Cortázar recusa a exposição realista de um drama privado em
favor do “inquietante” (Unheimlich),
termo a que Freud dedicou um ensaio. Ele cita Schelling, para quem o
inquietante é “tudo o que deveria permanecer secreto, oculto, mas apareceu”.
Freud confere densidade ao termo, afirmando que a angústia que surge do
inquietante se deve à repressão do que, outrora, fora familiar, como o ventre
materno. A ideia é que o uso da linguagem transforme o heimlich em seu oposto, o unheimlich,
isto é, algo familiar que, por meio da repressão, alheou-se.
5.
“Em nenhum outro âmbito”, diz Freud, “nossos pensamentos e
sentimentos mudaram tão pouco desde os primórdios”; refere-se à morte.
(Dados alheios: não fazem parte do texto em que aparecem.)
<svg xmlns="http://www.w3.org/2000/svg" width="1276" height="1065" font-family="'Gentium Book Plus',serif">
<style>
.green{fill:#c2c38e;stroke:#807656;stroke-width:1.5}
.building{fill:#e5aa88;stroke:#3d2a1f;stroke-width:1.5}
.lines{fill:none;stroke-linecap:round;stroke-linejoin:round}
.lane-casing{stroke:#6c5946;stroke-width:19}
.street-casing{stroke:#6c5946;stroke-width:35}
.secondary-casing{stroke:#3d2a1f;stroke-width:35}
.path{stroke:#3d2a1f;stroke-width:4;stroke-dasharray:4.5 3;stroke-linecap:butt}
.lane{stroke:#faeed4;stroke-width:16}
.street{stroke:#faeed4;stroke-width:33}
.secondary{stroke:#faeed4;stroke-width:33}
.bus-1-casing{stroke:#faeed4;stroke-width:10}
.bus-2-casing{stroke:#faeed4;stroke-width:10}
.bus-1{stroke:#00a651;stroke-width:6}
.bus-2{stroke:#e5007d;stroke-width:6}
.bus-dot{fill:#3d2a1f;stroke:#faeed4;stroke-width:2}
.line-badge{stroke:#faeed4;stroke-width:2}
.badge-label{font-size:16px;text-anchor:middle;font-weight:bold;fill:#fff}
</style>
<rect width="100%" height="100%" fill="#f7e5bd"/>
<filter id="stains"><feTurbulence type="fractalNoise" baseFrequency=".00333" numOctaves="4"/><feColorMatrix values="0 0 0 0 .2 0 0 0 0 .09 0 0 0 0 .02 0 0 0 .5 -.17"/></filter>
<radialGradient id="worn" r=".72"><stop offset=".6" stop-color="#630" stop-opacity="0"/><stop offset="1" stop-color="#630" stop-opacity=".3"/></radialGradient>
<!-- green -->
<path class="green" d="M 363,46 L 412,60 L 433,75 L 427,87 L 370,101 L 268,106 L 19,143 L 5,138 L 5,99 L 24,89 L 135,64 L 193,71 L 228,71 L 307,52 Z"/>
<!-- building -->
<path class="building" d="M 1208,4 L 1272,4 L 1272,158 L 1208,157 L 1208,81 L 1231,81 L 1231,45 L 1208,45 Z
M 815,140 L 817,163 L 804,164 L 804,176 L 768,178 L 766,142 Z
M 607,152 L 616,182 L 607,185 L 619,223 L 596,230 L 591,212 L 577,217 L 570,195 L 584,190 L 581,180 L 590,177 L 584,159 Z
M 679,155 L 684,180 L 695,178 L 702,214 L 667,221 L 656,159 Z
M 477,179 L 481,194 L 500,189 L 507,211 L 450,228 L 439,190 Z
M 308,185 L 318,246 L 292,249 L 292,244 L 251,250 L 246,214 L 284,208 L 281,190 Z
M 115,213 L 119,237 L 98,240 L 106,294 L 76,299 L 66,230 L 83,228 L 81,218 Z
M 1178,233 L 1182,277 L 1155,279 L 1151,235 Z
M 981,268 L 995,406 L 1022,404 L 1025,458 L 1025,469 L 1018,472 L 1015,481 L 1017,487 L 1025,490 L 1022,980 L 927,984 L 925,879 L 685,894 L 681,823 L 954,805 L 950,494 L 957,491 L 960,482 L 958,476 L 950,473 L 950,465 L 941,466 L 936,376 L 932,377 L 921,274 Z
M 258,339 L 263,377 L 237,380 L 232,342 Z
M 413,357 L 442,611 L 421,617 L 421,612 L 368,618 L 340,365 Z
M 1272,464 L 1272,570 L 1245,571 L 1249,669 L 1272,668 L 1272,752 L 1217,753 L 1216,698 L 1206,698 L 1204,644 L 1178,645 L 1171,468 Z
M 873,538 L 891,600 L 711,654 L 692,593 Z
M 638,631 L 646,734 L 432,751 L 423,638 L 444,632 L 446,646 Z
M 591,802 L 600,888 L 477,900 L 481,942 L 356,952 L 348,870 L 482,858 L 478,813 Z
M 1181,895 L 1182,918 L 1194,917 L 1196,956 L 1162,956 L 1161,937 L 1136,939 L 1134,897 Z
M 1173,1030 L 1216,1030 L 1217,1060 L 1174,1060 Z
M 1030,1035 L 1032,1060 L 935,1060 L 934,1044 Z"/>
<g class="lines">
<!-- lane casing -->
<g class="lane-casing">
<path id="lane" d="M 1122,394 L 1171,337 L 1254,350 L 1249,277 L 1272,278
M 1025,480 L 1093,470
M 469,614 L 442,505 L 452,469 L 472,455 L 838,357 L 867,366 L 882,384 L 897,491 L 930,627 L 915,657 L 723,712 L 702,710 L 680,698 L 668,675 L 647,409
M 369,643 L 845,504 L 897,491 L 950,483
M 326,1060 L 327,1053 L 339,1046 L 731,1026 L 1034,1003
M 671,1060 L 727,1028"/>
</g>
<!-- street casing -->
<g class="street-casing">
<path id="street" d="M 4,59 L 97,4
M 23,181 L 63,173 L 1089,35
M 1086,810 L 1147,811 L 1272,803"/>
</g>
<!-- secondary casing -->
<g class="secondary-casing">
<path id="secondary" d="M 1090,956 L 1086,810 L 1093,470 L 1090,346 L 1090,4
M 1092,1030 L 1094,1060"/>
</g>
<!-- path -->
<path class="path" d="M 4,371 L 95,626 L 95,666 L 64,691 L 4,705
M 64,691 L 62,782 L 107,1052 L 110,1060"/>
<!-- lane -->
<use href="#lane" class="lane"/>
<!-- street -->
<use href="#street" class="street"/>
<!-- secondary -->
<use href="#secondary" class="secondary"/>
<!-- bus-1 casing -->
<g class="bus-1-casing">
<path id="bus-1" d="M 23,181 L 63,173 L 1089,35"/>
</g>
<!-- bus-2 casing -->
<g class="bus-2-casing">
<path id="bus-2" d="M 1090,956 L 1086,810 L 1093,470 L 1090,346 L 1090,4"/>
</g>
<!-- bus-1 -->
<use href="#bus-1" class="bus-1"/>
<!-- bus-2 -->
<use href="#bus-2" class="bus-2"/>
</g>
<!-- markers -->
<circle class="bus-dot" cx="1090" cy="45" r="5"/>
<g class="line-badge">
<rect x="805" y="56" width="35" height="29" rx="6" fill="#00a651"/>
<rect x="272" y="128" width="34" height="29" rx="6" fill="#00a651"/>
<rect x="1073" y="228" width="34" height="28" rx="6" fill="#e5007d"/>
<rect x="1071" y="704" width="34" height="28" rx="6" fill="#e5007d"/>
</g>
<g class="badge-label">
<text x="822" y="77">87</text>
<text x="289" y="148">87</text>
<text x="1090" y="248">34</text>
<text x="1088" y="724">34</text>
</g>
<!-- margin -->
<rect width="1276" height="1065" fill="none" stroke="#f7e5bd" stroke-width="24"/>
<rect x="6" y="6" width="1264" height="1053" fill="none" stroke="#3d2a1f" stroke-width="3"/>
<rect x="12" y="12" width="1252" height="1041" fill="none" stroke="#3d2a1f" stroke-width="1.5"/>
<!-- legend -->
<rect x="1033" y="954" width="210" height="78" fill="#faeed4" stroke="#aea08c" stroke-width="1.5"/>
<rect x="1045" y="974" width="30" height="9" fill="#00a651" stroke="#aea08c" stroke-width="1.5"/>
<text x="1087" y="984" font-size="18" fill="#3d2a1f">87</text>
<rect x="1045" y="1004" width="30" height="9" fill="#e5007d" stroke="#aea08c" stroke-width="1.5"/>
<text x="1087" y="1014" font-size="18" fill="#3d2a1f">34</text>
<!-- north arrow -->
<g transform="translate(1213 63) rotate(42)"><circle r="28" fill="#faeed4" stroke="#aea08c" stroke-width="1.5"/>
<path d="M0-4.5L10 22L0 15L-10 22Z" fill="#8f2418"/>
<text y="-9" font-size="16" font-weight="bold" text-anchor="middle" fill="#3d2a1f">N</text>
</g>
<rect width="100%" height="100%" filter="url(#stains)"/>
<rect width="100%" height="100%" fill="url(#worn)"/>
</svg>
No conto “Ônibus”, Clara percebe os olhos do cobrador a esquadrinhá-la,
e logo também os do motorista; considera que são os olhares masculinos, nada
sutis, que violentam uma mulher. Mas não demora a notar, também, que a fitam
senhoras e outros passageiros, e em seguida todos já a estão encarando, de
ramos nas mãos. Rosas vermelhas, copos-de-leite, cravos negros contrastam com
as mãos vazias de Clara. Pensa que é comum que levem flores a Chacarita, bairro
onde há um cemitério. Mas esses que vão ao cemitério não pretendem voltar.
Presente como a vida, a morte no entanto nos constrange; em
pensamento, imagem ou conceito, ela nos cerca, narrada em fotos e textos de
jornal, mas etérea, sempre um simulacro – morte sem corporeidade. No conto, sua
fisicalidade se impõe, inexorável; não se sabe quando levantará de seu assento,
ou quando convocará a todos que se levantem de uma vez, quando se movimentará
para saltar junto a nós, no ponto de sua escolha; ou, ainda, talvez Cortázar
nos queira dizer que aquele ônibus, na verdade, nunca vai parar, que já estamos
sonhando de dentro da morte.
6.
Sonhar tem como consequência para o autor (aquele que sonha)
interpretar, preencher lacunas.
De outro lado, a escritura necessita da incerteza, mas para
dobrá-la – como escreve Jentsch (citado por Freud) a respeito de E.T.A.
Hoffmann – apropriar-se dela como método num ambiente de suspensões. Escrever é
ultrapassar a Razão ao se admitir sua insuficiência. Ou, melhor, jogar com ela.
Diz Freud sobre o escritor: “Ele como que denuncia a superstição que ainda
abrigamos e acreditávamos superada, ele nos engana, ao prometer-nos a realidade
comum e depois ultrapassá-la.”
Ao abdicar do controle da narrativa, Cortázar perturba um
sistema estável: o ato de escrever fundado em causalidades e sucessões lógicas,
em encenações e aparências, em verossimilhanças externas. Deixa que o
inquietante ocupe, um a um, os cômodos da casa, deixa que estrangule as paredes
e se reproduza abaixo do piso, até que tome o organismo e expulse quem o
habitava.
Barthes: “a escritura propõe sentido sem parar, mas é sempre
para evaporá-lo.” Como no quadro de Friedrich, Caminhante sobre o mar de névoa, o leitor de Cortázar abandona as
respostas quando chega ao cume da montanha e tem a vista bloqueada. O
fantástico ocupa este intervalo onde falha a individuação.